START DOCUMENT SEGMENT

Senate Bill 58 is sponsored by Sen. Tom McInnis, R-Moore. He and his family were among the 45,000 households and businesses that were left without power for five days after an unknown gunman attacked two power substations late last year.

McInnis told the Senate Agriculture, Energy and Environment committee that he and his wife had been watching college basketball when it happened. They didn't think much about it at first, he said.

"Right in the middle of the best game we’d seen all year, the lights go out. We said, ‘Well, sure hate it. Somebody’s hit a power pole, more than likely,' because the power pops back on. And then, about five minutes later, it goes out for good," he recalled.

After calling around, McInnis said, it became clear it was a deliberate attack that cost the county and its businesses millions of dollars and even put lives at risk.

"We had a lady that was on an oxygen machine," McInnis said. "She had to rely on her neighbors' generosity to bring forth a little small generator to keep her alive."

McInnis said the hospital also had to run on auxiliary power.

"We had to send them somewhere else if it was an emergency surgery," McInnis said.

Under the state's current law, though, it's possible that the person or people who carried out the attack might not get jail time. Currently, it's only a class H felony to disrupt the normal operation of a utility.

The bill would create a new crime of "injuring an energy facility." It would be a class C felony with a lengthy prison sentence, or a B2 felony with an even longer sentence - more than a decade - if it results in someone's death. It would also carry a fine of $250,000, and the person who commits it would be civilly liable for triple damages to anyone injured by it.

END DOCUMENT SEGMENT
START DATASET RECORDS

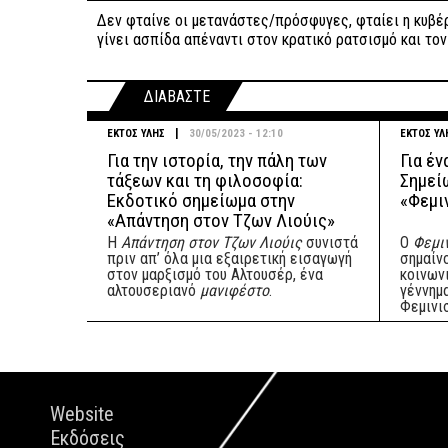
Δεν φταίνε οι μετανάστες/πρόσφυγες, φταίει η κυβέρνη
γίνει ασπίδα απέναντι στον κρατικό ρατσισμό και το
ΔΙΑΒΑΣΤΕ
|
ΕΚΤΟΣ ΥΛΗΣ
30/05/2023 - 12:10
ΕΚΤΟΣ ΥΛ
Για την ιστορία, την πάλη των
Για έν
τάξεων και τη φιλοσοφία:
Σημεί
Εκδοτικό σημείωμα στην
«Φεμι
«Απάντηση στον Τζων Λιούις»
Η
Απάντηση στον Τζων Λιούις
συνιστά
Ο
Φεμιν
πριν απ’ όλα μια εξαιρετική εισαγωγή
σημαίν
στον μαρξισμό του Αλτουσέρ, ένα
κοινων
αλτουσεριανό
μανιφέστο
.
γέννημ
Φεμινι
Website
Εκδόσεις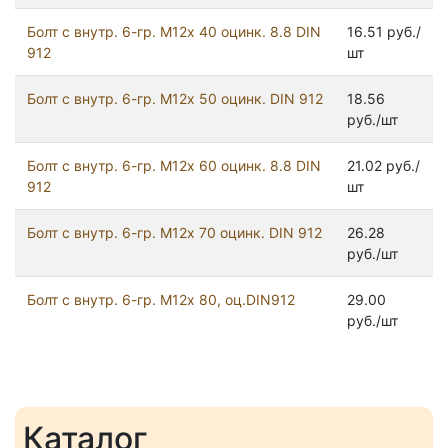
Болт с внутр. 6-гр. М12х 40 оцинк. 8.8 DIN
16.51 руб./
912
шт
Болт с внутр. 6-гр. М12х 50 оцинк. DIN 912
18.56
руб./шт
Болт с внутр. 6-гр. М12х 60 оцинк. 8.8 DIN
21.02 руб./
912
шт
Болт с внутр. 6-гр. М12х 70 оцинк. DIN 912
26.28
руб./шт
Болт с внутр. 6-гр. М12х 80, оц.DIN912
29.00
руб./шт
Каталог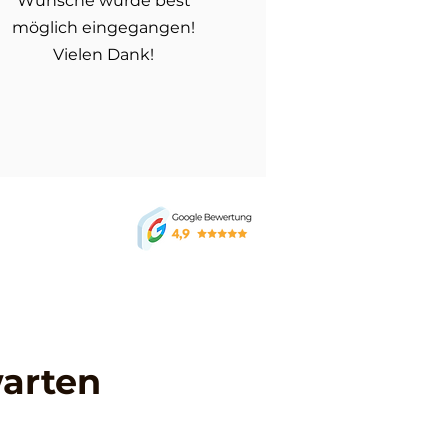
Wünsche wurde best
möglich eingegangen!
Vielen Dank!
warten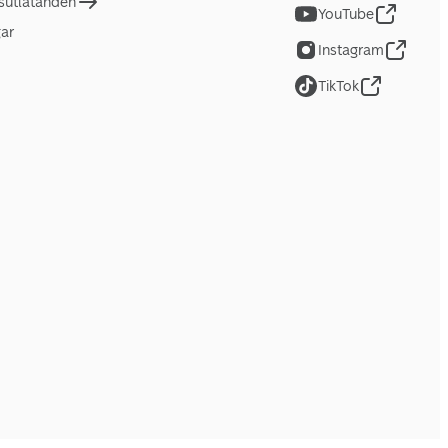
tsutlåtanden
YouTube
gar
Instagram
TikTok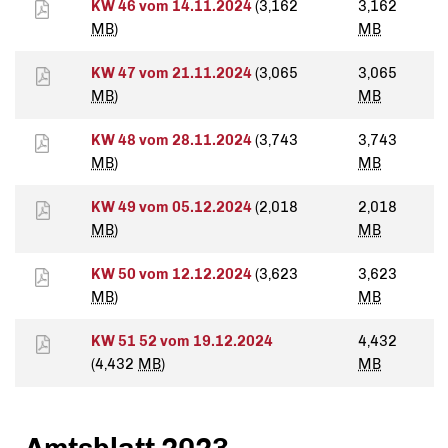
KW 46 vom 14.11.2024
(3,162
3,162
MB
)
MB
KW 47 vom 21.11.2024
(3,065
3,065
MB
)
MB
KW 48 vom 28.11.2024
(3,743
3,743
MB
)
MB
KW 49 vom 05.12.2024
(2,018
2,018
MB
)
MB
KW 50 vom 12.12.2024
(3,623
3,623
MB
)
MB
KW 51 52 vom 19.12.2024
4,432
(4,432
MB
)
MB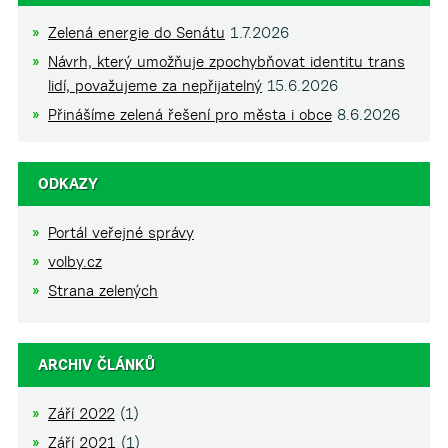
Zelená energie do Senátu
1.7.2026
Návrh, který umožňuje zpochybňovat identitu trans
lidí, považujeme za nepřijatelný
15.6.2026
Přinášíme zelená řešení pro města i obce
8.6.2026
ODKAZY
Portál veřejné správy
volby.cz
Strana zelených
ARCHIV ČLÁNKŮ
Září 2022
(1)
Září 2021
(1)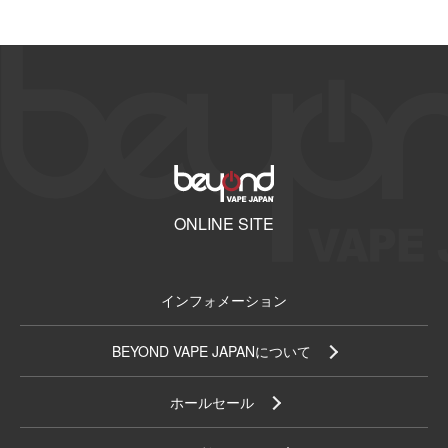
ONLINE SITE
インフォメーション
BEYOND VAPE JAPANについて
ホールセール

END DATASET RECORDS

| ACTIONS TO TAKE |
(A) Decide whether each of these statements agrees with the article on Senate Bill 58, answering yes or no and quoting the words from the article that settle it: (i) The power outage lasted five days. (ii) Disrupting the normal operation of a utility is currently a class C felony. (iii) The proposed crime would carry a fine of $250,000.
(B) Write a continuation of the article on Senate Bill 58, starting right after its last sentence.
The dataset entries have no connection to the article on Senate Bill 58.

| EXERCISE RESULTS |
(A)
(i) Yes: "left without power for five days"
(ii) No: "Currently, it's only a class H felony to disrupt the normal operation of a utility."
(iii) Yes: "It would also carry a fine of $250,000"

(B)
It would also make it a felony, rather than a misdemeanor, to trespass on the property of energy or wastewater facilities.

"We've got federal legislation and federal laws that protect the critical infrastructure, but we don't want to rely on the federal government to prosecute someone who has damaged something that is a state project," McInnis told reporters. "It's time for a wholesale look at everything, especially when it relates to the backbone of our infrastructure and the things that supply power and water and broadband."

McInnis said more bills on this issue will be probably be filed, but he wants this one to move quickly.

"We just had, a few weeks ago, another incident on a substation in Randolph County," he said. "So, this is not something that's just a one-and-done. This appears to be an ongoing criminal enterprise."

The bill goes next to Senate Judiciary. McInnis is confident it'll pass the Senate, and he said he's had encouraging conversations with House leaders about it as well.